START Source document

The connections to the Ili9341 display were identical and gave no problems at 30 MHz. But I think the timing constraints with bit banging and sampling sck instead of hardware spi made the jumper wire connection quality more critical.
The main problem was a flaky ground wire connection that caused problems above 16 MHz with the Teensy.

Using the clock wizard and running the spi_peripheral at 200 MHz I can reliably (for hours without errors) go to 29 MHz with the Teensy (github).

Being a total newbie with FPGA it’s possible that my attempts at crossing the clock domain are suboptimal (if not clumsy).

To what extent the 10 cm jumper wires between the Teensy and the Br are a limiting factor is difficult to say without a scope.

With a 300 MHz (clock wizard) SPI sample clock it works reliably up to 39 MHz.

So the jumper wires are probably influencing the signal quality enough to prevent the AU from running the SPI at the theoretical maximum of 1/4th the sampling frequency.

I also tried 400 MHz but that did not work at any frequency.

EDIT: at 300 MHz an occasional bit error occurred, probably due to the wiring…

Make sure your design is passing timing. I was going to add a check for this in Alchitry Labs V2 but I don’t remember off the top of my head if it checks or not right now.

Just scroll up through the build logs a little and look for something along the lines of “all constraints met”

If timing fails to be met, it’ll still make a .bit file but it may or may not work depending on how bad it failed and the temperature/chip you got.

I’ll have to wire up a demo and see if I can reproduce your results. I have a nice scope and the tools to debug it. I haven’t heavily used the spi slave module so it likely has plenty of room for improvement.

Thanks for the advice, I’ll check the log.

But don’t waste any time on this, I’m just playing with something I didn’t know anything about some weeks ago.

I’m planning to work on this today. It should be possible to get SPI working super fast (100MHz+) with the caveat that you’ll need a dummy byte between write->read transitions to give the FPGA some time to respond. This seems pretty common among flash chips and the like with “fast” SPI modes.

I’m looking forward to your findings!

Meanwhile I have discovered that I can’t use an asynchronous fifo to cross clock domains, as it takes too long to check the full/empty flags: the extra clock cycle on the fast clock (200 MHz) ruins the SPI timing.

I solved it with a synchronous fifo that uses a clock divider on the read side so that the top can correctly read the SPI data at 100 MHz.

github spi_echo.luc

    ...snip...

END Source document

■ **Activities**
**A.** In the SPI forum thread, what caused problems above 16 MHz with the Teensy?
**B.** Transcribe the SPI forum thread from "I’ll have to" to "to your findings!".

START Supplied entries

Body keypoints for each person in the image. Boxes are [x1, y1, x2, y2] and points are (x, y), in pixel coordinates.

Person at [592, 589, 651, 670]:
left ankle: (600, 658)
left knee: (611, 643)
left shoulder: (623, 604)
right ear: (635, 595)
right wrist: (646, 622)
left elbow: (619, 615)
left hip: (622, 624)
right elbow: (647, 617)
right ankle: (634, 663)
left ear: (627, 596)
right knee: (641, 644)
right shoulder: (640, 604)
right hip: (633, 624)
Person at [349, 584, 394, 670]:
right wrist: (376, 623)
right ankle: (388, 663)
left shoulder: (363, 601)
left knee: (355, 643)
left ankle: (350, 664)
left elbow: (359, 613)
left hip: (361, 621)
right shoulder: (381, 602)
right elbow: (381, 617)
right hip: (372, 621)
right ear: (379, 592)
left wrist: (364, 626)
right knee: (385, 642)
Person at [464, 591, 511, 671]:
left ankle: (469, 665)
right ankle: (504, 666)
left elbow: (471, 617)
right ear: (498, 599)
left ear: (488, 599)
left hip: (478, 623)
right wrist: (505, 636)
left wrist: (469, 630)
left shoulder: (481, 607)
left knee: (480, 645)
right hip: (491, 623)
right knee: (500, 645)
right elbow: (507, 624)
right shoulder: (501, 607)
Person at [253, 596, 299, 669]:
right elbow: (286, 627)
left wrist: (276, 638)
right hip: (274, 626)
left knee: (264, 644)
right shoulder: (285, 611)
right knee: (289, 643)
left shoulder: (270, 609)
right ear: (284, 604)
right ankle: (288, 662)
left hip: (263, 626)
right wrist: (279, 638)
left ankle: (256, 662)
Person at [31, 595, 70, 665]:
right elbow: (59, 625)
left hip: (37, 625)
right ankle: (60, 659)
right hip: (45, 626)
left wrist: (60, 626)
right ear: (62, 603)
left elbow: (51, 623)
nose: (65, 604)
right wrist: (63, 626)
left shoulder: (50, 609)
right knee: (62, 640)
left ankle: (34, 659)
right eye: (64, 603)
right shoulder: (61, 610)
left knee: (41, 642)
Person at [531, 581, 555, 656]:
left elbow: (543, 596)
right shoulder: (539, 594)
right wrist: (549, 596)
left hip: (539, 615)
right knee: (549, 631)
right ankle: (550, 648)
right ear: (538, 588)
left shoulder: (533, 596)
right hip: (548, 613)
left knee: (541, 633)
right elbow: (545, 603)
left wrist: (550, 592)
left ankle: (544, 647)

END Supplied entries
START Supplied entries

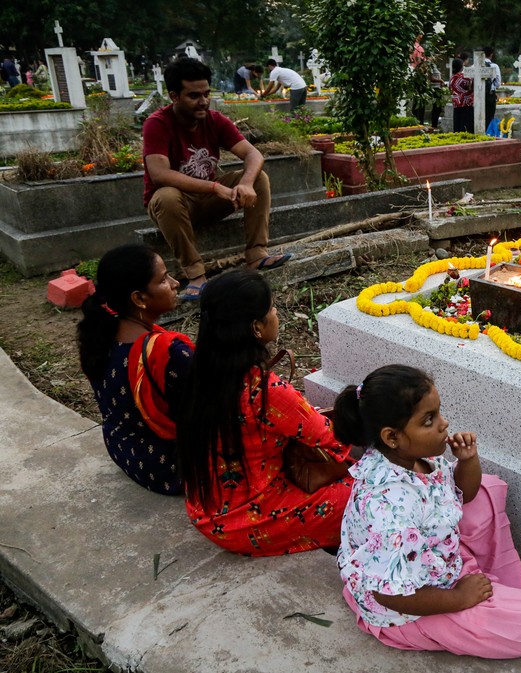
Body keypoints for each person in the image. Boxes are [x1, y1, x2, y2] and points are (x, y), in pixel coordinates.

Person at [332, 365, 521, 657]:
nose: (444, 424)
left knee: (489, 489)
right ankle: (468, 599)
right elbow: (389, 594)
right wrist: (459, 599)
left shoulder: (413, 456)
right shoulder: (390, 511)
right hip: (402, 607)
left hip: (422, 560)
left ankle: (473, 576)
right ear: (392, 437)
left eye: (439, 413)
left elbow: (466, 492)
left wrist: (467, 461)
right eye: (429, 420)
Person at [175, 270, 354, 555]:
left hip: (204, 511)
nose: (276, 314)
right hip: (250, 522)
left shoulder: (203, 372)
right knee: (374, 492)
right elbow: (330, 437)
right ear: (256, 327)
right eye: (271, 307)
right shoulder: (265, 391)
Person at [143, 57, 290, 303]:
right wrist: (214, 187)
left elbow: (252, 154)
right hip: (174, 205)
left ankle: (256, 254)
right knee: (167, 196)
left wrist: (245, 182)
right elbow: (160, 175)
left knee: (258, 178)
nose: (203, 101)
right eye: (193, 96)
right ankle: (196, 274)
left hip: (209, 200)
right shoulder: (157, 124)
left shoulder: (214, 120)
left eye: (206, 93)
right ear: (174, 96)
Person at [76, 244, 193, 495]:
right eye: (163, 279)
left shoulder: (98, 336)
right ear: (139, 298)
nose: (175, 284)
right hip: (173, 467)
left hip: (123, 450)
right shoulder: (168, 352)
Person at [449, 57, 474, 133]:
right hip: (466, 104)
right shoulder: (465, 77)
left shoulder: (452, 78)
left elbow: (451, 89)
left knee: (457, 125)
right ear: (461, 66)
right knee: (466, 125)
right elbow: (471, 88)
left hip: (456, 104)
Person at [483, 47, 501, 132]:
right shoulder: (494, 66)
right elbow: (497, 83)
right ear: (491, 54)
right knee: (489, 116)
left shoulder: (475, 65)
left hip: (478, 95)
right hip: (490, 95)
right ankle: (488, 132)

END Supplied entries

■ **Response list**
**A.** A flaky ground wire connection.

**B.**
I’ll have to wire up a demo and see if I can reproduce your results. I have a nice scope and the tools to debug it. I haven’t heavily used the spi slave module so it likely has plenty of room for improvement.

Thanks for the advice, I’ll check the log.

But don’t waste any time on this, I’m just playing with something I didn’t know anything about some weeks ago.

I’m planning to work on this today. It should be possible to get SPI working super fast (100MHz+) with the caveat that you’ll need a dummy byte between write->read transitions to give the FPGA some time to respond. This seems pretty common among flash chips and the like with “fast” SPI modes.

I’m looking forward to your findings!